IL MALORE DELLA CAPOTRENO E L’ULTERIORE RITARDO PER ASSENZA DI PERSONALE
La situazione è poi ulteriormente peggiorata quando la capotreno ha accusato un malore. È stato necessario l’intervento dei sanitari del 118, che hanno prestato le prime cure alla donna e successivamente disposto il trasferimento in ospedale per gli accertamenti del caso.

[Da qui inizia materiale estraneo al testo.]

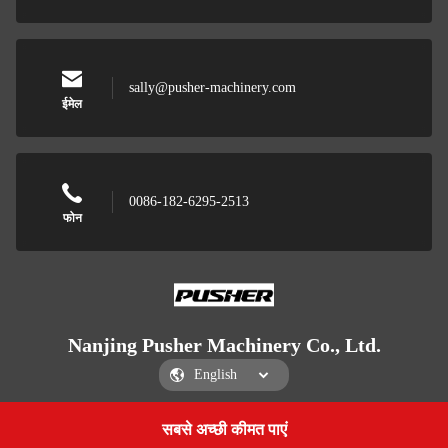
sally@pusher-machinery.com
ईमेल
0086-182-6295-2513
फोन
Nanjing Pusher Machinery Co., Ltd.
सबसे अच्छी कीमत पाएं
Get a Quote
Nanjing Pusher Machinery Co., Ltd.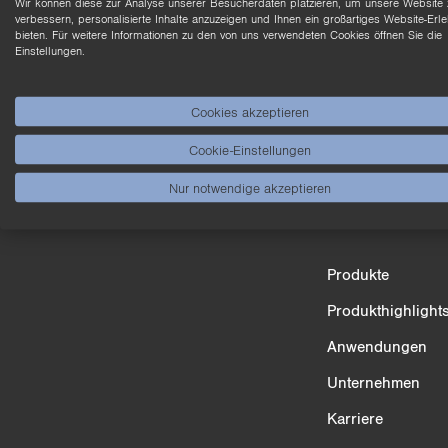
n
Wir können diese zur Analyse unserer Besucherdaten platzieren, um unsere Website 
verbessern, personalisierte Inhalte anzuzeigen und Ihnen ein großartiges Website-Erle
bieten. Für weitere Informationen zu den von uns verwendeten Cookies öffnen Sie die
Einstellungen.
Cookies akzeptieren
Cookie-Einstellungen
Nur notwendige akzeptieren
Produktvergleich
Produkte
3/4
Produkthighlight
Anwendungen
Unternehmen
Karriere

L’assenza della responsabile del convoglio ha comportato un ulteriore prolungamento dello stop. In base alle procedure previste per la circolazione ferroviaria, infatti, il treno non ha potuto riprendere il viaggio senza la presenza del personale necessario alla conduzione del servizio.
Nel frattempo, alla stazione di Eboli sono arrivati anche gli agenti della Polfer di Battipaglia, impegnati nella gestione della situazione e negli accertamenti sull’accaduto. A rendere ancora più complicata l’attesa è stata la forte calura della giornata. I circa 300 viaggiatori sono rimasti a lungo all’interno del convoglio, in attesa di poter riprendere il viaggio verso Taranto. Per garantire assistenza ai passeggeri è intervenuta anche la Protezione Civile di Eboli. I volontari hanno distribuito bottiglie d’acqua e beni di prima necessità, cercando di alleviare i disagi provocati dal lungo stop e dalle elevate temperature.